→ **Work instructions**:
Repeat the records below line by line, exactly, finishing on the line that contains "Map reading. What".

(Extracted data entries)
* * * *

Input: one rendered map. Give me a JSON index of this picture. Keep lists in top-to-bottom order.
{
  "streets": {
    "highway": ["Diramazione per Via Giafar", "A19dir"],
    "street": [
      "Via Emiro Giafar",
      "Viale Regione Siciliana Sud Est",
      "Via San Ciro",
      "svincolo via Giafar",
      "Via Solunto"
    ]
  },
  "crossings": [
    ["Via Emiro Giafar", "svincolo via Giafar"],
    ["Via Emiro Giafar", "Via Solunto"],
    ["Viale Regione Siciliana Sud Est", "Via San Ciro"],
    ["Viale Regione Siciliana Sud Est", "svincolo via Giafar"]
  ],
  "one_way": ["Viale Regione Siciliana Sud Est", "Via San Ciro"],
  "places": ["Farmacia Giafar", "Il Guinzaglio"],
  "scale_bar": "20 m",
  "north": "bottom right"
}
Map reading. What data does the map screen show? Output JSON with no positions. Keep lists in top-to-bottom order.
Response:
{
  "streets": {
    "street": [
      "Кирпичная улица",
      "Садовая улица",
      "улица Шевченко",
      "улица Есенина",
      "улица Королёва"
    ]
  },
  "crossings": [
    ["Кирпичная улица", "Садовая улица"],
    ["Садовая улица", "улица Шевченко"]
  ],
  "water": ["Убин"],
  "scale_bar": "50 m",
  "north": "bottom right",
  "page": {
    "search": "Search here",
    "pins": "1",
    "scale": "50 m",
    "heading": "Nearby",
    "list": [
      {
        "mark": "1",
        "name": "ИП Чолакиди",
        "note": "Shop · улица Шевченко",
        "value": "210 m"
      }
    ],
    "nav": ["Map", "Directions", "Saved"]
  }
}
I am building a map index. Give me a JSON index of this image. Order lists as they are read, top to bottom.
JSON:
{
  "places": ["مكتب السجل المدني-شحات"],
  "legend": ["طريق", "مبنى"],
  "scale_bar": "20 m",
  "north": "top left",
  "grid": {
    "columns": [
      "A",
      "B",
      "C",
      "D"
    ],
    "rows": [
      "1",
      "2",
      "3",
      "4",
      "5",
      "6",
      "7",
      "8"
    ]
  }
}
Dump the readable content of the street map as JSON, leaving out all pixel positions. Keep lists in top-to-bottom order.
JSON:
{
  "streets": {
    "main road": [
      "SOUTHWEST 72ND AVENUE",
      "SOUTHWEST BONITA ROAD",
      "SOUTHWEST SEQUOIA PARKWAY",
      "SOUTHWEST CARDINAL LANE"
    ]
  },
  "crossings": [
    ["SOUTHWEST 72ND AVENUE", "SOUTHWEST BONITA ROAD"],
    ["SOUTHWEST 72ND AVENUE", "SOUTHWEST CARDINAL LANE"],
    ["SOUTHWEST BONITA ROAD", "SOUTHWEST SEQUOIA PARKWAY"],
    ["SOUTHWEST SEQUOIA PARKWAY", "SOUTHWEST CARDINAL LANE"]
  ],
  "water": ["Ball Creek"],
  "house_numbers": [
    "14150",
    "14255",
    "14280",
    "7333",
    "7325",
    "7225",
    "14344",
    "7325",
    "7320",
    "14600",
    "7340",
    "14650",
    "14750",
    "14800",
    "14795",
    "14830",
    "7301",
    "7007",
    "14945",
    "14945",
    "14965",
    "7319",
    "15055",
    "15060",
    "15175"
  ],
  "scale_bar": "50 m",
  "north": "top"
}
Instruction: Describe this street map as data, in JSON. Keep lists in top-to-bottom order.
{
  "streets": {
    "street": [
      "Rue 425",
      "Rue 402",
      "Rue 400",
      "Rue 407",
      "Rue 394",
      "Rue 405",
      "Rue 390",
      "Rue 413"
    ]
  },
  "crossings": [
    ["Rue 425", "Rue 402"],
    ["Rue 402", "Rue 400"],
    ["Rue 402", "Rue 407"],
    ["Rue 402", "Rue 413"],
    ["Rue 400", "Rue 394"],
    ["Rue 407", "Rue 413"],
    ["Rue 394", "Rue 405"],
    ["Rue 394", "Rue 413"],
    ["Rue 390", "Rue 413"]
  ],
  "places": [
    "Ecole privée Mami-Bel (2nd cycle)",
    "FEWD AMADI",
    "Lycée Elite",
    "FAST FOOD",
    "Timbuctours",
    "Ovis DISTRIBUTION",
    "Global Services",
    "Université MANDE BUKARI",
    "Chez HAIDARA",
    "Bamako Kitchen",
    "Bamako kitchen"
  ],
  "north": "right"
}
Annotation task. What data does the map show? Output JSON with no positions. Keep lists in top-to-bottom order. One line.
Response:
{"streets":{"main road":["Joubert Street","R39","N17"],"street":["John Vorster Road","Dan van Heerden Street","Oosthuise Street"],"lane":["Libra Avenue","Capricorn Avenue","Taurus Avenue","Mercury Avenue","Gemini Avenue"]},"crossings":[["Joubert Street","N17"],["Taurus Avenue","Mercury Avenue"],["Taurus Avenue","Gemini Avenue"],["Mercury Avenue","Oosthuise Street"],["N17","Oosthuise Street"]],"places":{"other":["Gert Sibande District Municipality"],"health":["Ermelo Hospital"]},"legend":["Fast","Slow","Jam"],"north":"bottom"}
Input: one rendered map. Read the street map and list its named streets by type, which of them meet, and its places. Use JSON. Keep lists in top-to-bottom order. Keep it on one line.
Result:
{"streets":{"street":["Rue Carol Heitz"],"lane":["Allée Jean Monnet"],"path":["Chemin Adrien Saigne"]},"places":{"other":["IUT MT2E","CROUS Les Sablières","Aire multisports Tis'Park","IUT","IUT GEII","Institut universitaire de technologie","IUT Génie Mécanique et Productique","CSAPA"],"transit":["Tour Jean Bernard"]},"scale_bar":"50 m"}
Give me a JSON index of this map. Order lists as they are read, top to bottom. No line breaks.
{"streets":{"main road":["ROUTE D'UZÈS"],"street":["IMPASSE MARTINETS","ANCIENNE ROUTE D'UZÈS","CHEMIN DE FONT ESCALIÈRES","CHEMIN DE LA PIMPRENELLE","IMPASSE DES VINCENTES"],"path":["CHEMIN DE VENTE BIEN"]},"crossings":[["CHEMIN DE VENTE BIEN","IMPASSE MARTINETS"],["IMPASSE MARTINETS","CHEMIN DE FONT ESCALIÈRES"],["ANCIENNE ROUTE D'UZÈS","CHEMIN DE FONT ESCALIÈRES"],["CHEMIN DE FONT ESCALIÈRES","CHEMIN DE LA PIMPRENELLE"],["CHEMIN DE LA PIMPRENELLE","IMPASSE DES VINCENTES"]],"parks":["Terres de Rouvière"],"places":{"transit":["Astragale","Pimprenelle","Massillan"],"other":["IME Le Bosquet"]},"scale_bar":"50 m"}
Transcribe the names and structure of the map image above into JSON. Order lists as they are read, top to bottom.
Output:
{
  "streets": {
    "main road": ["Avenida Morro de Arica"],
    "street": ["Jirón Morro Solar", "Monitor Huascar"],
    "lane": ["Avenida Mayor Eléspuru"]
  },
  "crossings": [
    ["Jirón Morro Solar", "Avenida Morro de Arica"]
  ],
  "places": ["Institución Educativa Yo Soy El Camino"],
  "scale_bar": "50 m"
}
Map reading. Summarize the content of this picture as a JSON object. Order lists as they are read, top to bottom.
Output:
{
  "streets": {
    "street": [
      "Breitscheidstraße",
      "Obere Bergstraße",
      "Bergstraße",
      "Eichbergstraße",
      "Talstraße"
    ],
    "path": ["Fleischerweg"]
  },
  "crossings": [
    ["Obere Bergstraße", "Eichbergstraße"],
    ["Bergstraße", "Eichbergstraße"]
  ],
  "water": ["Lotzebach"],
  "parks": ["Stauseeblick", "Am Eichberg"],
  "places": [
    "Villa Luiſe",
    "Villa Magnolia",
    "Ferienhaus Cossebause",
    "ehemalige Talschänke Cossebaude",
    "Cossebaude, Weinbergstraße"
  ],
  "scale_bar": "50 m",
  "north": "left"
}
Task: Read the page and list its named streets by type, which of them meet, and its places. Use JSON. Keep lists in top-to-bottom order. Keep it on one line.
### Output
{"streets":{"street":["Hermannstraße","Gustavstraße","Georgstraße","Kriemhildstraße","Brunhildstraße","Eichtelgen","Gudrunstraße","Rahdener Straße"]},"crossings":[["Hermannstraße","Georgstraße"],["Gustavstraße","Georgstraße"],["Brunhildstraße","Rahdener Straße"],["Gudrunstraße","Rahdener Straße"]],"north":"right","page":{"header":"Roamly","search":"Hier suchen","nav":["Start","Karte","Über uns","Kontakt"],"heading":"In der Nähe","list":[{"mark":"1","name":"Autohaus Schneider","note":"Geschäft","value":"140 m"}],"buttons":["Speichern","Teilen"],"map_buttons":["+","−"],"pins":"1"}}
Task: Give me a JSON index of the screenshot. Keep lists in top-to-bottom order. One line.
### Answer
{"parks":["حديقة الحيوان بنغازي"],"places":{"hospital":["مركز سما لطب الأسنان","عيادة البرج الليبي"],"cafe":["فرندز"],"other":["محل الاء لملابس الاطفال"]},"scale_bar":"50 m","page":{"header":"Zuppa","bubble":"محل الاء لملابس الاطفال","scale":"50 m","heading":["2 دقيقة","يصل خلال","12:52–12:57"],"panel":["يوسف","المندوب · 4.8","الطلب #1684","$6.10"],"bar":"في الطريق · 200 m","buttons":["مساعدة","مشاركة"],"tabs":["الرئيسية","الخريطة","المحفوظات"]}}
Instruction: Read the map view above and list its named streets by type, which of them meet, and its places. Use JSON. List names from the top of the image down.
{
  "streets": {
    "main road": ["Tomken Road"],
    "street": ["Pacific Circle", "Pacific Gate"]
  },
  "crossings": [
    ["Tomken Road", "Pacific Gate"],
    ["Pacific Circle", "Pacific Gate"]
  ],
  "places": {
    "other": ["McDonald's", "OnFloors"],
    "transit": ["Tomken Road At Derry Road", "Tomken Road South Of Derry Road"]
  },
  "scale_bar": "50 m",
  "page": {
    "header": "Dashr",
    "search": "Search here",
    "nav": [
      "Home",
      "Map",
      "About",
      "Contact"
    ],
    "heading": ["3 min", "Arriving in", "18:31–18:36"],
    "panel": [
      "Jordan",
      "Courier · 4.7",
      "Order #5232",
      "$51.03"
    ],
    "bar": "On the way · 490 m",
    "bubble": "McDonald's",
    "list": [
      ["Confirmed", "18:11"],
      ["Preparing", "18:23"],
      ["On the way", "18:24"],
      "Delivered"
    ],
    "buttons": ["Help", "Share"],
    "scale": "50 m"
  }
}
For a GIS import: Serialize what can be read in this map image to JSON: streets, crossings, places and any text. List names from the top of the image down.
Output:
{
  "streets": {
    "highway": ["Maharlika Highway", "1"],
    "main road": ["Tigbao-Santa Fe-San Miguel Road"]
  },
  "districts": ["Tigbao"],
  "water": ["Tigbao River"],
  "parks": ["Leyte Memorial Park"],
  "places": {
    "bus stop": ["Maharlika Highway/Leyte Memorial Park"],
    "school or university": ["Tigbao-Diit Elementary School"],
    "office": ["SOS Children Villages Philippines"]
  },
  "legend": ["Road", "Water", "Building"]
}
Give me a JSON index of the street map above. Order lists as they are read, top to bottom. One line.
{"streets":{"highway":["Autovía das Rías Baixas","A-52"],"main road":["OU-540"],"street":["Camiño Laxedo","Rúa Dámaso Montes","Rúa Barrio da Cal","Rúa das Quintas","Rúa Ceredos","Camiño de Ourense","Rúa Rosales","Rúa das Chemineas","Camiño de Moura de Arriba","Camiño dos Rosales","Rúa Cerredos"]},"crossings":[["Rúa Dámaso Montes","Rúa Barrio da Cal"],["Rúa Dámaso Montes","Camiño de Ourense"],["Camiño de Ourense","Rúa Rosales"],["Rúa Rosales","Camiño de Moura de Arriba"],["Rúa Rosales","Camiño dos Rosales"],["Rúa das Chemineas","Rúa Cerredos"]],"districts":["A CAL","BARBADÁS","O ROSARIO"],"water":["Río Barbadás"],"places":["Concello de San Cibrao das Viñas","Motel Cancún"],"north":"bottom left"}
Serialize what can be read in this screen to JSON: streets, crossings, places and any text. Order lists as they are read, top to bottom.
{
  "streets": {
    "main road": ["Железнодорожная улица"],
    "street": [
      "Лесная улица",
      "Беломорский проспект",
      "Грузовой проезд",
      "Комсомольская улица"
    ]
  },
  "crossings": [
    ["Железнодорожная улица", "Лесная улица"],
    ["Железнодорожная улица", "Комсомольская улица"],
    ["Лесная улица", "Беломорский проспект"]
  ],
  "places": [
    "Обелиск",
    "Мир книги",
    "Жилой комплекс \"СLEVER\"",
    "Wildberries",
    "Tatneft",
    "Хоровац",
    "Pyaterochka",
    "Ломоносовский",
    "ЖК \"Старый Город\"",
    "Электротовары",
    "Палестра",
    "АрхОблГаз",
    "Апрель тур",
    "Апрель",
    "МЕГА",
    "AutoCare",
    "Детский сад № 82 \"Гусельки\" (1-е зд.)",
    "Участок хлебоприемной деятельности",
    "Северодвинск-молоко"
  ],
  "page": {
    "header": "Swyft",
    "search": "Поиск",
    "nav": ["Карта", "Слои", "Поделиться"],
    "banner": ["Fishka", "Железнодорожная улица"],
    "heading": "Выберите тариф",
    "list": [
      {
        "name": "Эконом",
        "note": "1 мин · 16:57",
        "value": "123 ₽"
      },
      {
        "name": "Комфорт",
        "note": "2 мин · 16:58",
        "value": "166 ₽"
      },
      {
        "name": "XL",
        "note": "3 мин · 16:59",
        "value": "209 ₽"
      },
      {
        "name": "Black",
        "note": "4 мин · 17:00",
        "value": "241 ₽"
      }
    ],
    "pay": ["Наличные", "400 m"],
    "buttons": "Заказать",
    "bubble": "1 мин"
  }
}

* * * *

→ **Answer section**:
Input: one rendered map. Give me a JSON index of this picture. Keep lists in top-to-bottom order.
{
  "streets": {
    "highway": ["Diramazione per Via Giafar", "A19dir"],
    "street": [
      "Via Emiro Giafar",
      "Viale Regione Siciliana Sud Est",
      "Via San Ciro",
      "svincolo via Giafar",
      "Via Solunto"
    ]
  },
  "crossings": [
    ["Via Emiro Giafar", "svincolo via Giafar"],
    ["Via Emiro Giafar", "Via Solunto"],
    ["Viale Regione Siciliana Sud Est", "Via San Ciro"],
    ["Viale Regione Siciliana Sud Est", "svincolo via Giafar"]
  ],
  "one_way": ["Viale Regione Siciliana Sud Est", "Via San Ciro"],
  "places": ["Farmacia Giafar", "Il Guinzaglio"],
  "scale_bar": "20 m",
  "north": "bottom right"
}
Map reading. What data does the map screen show? Output JSON with no positions. Keep lists in top-to-bottom order.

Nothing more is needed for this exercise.